Arte. Fonte: Folha dos Lagos |
Pesquisas
nos sites oficiais da região apresentam dificuldades, apesar de
melhora recente
Nas
caudalosas águas da administração pública, nem sempre conseguir
dados referentes às prefeituras é tarefa das mais fáceis. Na
Região dos Lagos, por exemplo, a missão de navegar nos portais da
transparência é como andar em um labirinto, onde a informação
sobre a licitação desejada ou a despesa requer um misto de
paciência e experiência de quem resolve pesquisar as movimentações
de verbas públicas.
A
constatação foi feita pela reportagem da Folha, que se debruçou
sobre aspectos dos portais da transparência de Cabo Frio, Arraial do
Cabo, Armação dos Búzios e São Pedro da Aldeia: folha de
pagamento, receitas, despesas e licitações. Com exceção do
último, que apresentou mais ferramentas e didatismo para navegação,
os demais variavam entre a desatualização das informações ou a
forma intrincada para obtê-la, com muitas ramificações e cliques.
Uma
questão especialmente problemática diz respeito ao acesso à folha
de pagamento do funcionalismo. Apenas em São Pedro, foi possível
obter numa listagem completa e nominal dos servidores lotados em cada
setor. Cabo Frio disponibilizou a ferramenta há pouco tempo, mas é
difícil ter uma noção do todo, uma vez que o sistema só permite a
consulta individual, mediante a digitação de parte do nome do
funcionário. Em Arraial do Cabo, o problema é ainda maior. Só é
possível a consulta, caso seja digitado o nome completo do servidor.
No portal do balneário buziano, até existe a opção pela busca
completa da folha, mas o sistema travou todas as vezes em que a
reportagem tentou fazer a pesquisa.
——
▶ _Tarefas_
1. De acordo com o texto sobre os portais da transparência, em qual município foi possível obter uma listagem completa e nominal dos servidores lotados em cada setor?
2. Transcreva do texto sobre os portais da transparência o trecho que começa em "No portal do" e termina em "fazer a pesquisa.", incluindo essas palavras.
3. Enumere todos os municípios cujos portais da transparência foram analisados, segundo o texto sobre os portais da transparência.

Dados de correspondência de pontos em várias imagens
——
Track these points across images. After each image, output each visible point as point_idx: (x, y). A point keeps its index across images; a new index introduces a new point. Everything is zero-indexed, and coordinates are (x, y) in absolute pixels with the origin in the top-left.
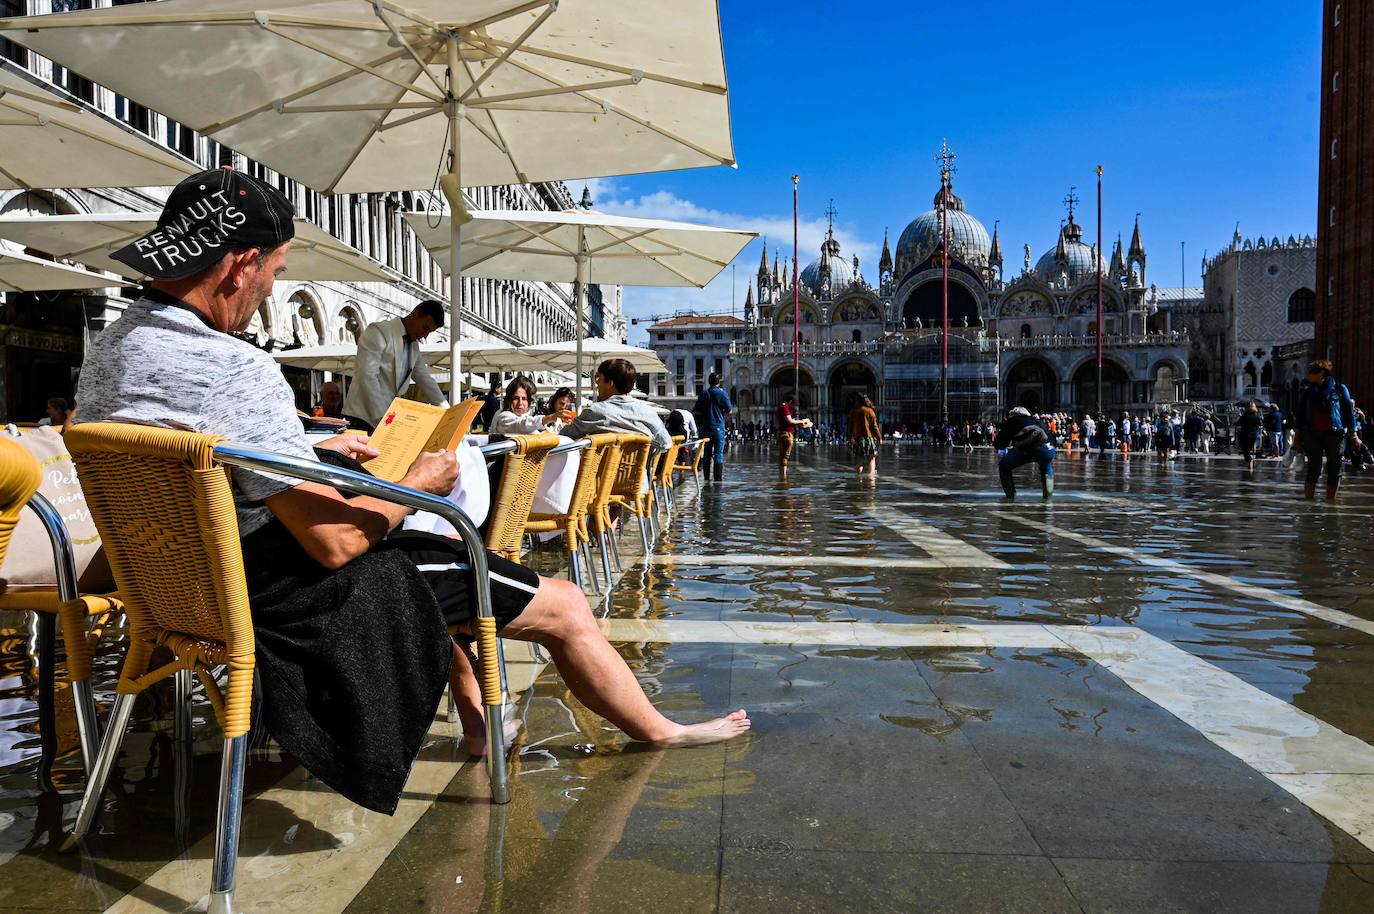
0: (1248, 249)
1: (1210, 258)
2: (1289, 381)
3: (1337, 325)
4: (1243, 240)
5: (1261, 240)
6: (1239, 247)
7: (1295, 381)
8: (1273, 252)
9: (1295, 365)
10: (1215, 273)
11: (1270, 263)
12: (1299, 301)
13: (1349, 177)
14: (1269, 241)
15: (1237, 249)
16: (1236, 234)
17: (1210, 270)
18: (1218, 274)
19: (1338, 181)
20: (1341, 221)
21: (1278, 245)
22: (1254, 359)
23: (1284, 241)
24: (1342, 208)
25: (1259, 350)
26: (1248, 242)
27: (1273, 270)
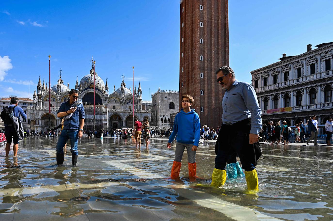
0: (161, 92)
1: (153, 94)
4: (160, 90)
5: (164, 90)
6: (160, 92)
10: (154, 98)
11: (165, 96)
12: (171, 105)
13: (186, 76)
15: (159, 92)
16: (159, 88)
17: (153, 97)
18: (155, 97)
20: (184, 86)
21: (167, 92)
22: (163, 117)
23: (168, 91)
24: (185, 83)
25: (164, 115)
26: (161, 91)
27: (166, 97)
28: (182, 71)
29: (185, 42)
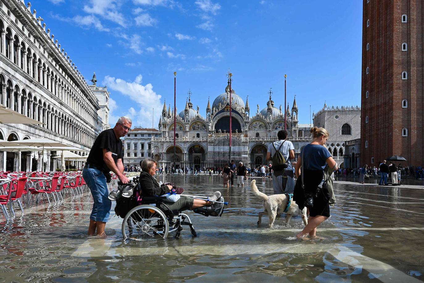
——
▶ _Respostas em ordem_
1. Em São Pedro da Aldeia.

2.
No portal do balneário buziano, até existe a opção pela busca
completa da folha, mas o sistema travou todas as vezes em que a
reportagem tentou fazer a pesquisa.

3. Cabo Frio, Arraial do Cabo, Armação dos Búzios e São Pedro da Aldeia.